Mengutip data Construction Market Outlook 2021, Maesha mengatakan pasar konstruksi akan mulai bangkit pada pertengahan 2021 dengan total nilai diproyeksikan mencapai Rp 196,8 triliun. Selain itu, lanjut Maesha, pemerintah juga telah mengalokasikan Rp 414 triliun untuk berbagai proyek infrastruktur, khususnya untuk pengembangan Kawasan Ekonomi Khusus (KEK) dan sektor pariwisata.
"(CAR) menyediakan perlindungan menyeluruh baik terhadap kerusakan properti maupun kecelakaan kerja yang terjadi selama proses konstruksi berlangsung. Jadi, proyek bisa terus berjalan walaupun satu atau dua hal tersebut terjadi," lanjut Maesha.
Maesha memerinci lima aspek esensial dalam mengkaji profil risiko sebuah proyek yakni underwriter harus memahami betul seluk beluk risiko teknis dari proyek tersebut, mengetahui kredibilitas kontraktor, mengetahui potensi kebencanaan dari lokasi proyek itu berada, menganalisa timeline dan rencana anggaran proyek, serta menetapkan rencana darurat.
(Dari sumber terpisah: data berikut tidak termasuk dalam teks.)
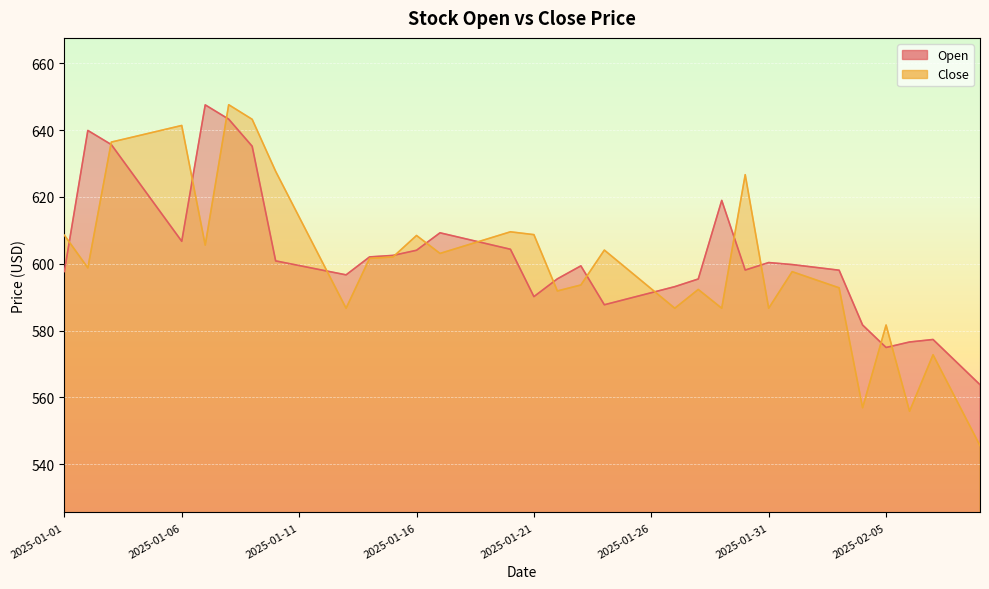

What are all the series names shown in the legend?

Open, Close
Selain itu, Maesha menyebut empat jenis kategori proyek konstruksi dengan tingkat risiko yang berbeda-beda, mulai dari wet risk atau bangunan yang langsung kontak dengan air, dengan tingkat risiko sangat tinggi atau total loss; gedung bertingkat dengan risiko kerusakan yang umumnya berasal dari ketidaksempurnaan arsitektur atau desain; dan ketiga, hunian yang risiko umumnya adalah banjir dan gempa bumi; serta jalan raya dengan risiko berasal dari banjir dan longsor.
"Khususnya di Indonesia sebagai negara dengan tingkat kebencanaan cukup tinggi, maka sudah sepatutnya berbagai gedung penting atau proyek-proyek strategis dicover asuransi secara menyeluruh," kata Maesha menambahkan.